*Task brief*. Exactly the lines below from the one with "cells are negative" up to and including the one with "There is no" make up the answer, with nothing else added.

Stored items
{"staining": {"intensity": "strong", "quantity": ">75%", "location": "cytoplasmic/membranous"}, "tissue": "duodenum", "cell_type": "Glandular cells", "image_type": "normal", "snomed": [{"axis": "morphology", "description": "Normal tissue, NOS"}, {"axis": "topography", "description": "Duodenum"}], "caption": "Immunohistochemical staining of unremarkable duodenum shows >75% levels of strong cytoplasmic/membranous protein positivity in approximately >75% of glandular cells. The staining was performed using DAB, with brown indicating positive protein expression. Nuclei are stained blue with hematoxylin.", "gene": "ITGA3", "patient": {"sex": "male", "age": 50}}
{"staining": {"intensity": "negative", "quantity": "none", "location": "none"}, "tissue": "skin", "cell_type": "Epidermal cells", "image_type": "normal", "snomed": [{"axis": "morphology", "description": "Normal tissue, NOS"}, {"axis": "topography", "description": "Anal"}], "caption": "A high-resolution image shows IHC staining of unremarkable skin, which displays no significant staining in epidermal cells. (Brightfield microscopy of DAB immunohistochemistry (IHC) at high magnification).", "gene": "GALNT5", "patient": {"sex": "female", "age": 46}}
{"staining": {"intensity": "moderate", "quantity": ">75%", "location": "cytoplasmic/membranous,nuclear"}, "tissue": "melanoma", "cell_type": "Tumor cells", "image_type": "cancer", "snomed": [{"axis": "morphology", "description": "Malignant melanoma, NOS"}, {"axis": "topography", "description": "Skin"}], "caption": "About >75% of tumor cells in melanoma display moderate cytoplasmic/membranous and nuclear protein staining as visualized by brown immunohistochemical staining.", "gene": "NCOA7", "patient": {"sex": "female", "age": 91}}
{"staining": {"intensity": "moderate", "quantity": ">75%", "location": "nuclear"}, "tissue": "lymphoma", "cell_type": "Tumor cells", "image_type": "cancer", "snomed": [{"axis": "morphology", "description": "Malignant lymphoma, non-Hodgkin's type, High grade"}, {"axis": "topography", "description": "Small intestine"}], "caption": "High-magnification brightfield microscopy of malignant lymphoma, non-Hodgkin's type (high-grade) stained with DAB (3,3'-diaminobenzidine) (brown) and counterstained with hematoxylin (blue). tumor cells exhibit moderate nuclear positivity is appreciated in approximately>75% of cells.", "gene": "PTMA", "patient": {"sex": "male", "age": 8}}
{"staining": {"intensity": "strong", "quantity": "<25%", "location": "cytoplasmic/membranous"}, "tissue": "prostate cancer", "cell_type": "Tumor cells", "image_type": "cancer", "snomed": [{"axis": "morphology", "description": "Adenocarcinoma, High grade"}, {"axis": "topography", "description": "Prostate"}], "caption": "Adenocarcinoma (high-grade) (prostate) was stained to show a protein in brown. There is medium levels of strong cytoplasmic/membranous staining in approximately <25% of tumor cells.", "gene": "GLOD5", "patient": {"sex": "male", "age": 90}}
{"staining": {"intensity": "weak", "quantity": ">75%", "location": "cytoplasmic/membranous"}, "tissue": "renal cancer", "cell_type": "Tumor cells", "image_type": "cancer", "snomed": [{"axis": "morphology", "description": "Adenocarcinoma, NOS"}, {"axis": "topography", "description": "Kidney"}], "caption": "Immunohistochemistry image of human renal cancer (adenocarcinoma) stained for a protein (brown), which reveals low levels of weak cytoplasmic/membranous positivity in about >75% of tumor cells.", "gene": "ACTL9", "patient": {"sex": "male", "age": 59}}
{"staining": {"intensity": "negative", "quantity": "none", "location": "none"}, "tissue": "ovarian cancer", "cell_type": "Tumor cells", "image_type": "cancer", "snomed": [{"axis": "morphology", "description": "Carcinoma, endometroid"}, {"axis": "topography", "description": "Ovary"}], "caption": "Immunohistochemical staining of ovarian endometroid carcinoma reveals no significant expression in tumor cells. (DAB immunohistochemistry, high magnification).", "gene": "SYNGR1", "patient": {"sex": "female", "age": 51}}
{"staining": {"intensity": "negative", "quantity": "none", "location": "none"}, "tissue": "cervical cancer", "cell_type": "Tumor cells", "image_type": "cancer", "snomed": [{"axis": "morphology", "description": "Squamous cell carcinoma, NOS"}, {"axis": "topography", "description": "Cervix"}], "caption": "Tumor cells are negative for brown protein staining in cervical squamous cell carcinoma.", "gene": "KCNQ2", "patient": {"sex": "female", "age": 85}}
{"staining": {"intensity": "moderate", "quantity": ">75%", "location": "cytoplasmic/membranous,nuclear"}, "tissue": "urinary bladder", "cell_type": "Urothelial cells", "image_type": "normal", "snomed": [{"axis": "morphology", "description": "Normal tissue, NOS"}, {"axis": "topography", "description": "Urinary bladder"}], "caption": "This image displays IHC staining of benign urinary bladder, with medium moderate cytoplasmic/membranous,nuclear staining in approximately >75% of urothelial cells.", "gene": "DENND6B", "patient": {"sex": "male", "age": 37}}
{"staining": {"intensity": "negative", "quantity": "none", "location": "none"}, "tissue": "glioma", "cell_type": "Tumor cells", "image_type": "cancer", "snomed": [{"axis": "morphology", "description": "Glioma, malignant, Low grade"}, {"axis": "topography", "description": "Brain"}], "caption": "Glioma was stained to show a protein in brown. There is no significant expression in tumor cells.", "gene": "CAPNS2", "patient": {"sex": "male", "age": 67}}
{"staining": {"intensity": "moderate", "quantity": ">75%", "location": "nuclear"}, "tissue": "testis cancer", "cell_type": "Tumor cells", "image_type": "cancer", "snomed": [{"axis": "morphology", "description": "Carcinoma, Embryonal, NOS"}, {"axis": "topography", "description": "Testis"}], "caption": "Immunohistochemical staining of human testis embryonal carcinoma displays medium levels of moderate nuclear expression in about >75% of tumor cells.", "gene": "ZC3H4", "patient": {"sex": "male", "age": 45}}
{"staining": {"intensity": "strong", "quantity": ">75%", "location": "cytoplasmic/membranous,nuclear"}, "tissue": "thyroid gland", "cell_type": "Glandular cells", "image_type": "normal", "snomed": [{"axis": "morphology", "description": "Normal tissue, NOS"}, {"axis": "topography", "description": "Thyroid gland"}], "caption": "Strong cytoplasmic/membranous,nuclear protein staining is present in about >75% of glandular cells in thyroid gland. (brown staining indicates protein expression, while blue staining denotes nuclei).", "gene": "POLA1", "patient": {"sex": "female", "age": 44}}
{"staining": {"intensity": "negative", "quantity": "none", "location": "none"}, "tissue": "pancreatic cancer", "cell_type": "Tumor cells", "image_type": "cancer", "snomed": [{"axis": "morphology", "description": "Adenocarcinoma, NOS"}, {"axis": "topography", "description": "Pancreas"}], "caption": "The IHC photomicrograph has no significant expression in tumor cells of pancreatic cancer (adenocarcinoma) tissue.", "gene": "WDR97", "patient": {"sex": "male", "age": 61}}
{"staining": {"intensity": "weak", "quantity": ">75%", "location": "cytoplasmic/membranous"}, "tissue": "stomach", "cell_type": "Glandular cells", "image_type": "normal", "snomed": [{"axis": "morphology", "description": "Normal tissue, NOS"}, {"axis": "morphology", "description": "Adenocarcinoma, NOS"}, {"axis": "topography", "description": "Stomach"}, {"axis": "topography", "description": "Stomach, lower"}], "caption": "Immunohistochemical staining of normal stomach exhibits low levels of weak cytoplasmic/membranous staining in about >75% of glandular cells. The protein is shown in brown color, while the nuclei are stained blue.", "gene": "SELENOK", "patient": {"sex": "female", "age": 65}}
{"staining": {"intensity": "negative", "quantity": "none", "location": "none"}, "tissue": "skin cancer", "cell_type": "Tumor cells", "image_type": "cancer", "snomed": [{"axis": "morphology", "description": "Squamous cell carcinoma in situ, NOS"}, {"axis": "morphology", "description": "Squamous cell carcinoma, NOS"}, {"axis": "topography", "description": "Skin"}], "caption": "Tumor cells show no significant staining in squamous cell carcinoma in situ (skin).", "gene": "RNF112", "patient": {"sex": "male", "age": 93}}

*The completed task*.
{"staining": {"intensity": "negative", "quantity": "none", "location": "none"}, "tissue": "cervical cancer", "cell_type": "Tumor cells", "image_type": "cancer", "snomed": [{"axis": "morphology", "description": "Squamous cell carcinoma, NOS"}, {"axis": "topography", "description": "Cervix"}], "caption": "Tumor cells are negative for brown protein staining in cervical squamous cell carcinoma.", "gene": "KCNQ2", "patient": {"sex": "female", "age": 85}}
{"staining": {"intensity": "moderate", "quantity": ">75%", "location": "cytoplasmic/membranous,nuclear"}, "tissue": "urinary bladder", "cell_type": "Urothelial cells", "image_type": "normal", "snomed": [{"axis": "morphology", "description": "Normal tissue, NOS"}, {"axis": "topography", "description": "Urinary bladder"}], "caption": "This image displays IHC staining of benign urinary bladder, with medium moderate cytoplasmic/membranous,nuclear staining in approximately >75% of urothelial cells.", "gene": "DENND6B", "patient": {"sex": "male", "age": 37}}
{"staining": {"intensity": "negative", "quantity": "none", "location": "none"}, "tissue": "glioma", "cell_type": "Tumor cells", "image_type": "cancer", "snomed": [{"axis": "morphology", "description": "Glioma, malignant, Low grade"}, {"axis": "topography", "description": "Brain"}], "caption": "Glioma was stained to show a protein in brown. There is no significant expression in tumor cells.", "gene": "CAPNS2", "patient": {"sex": "male", "age": 67}}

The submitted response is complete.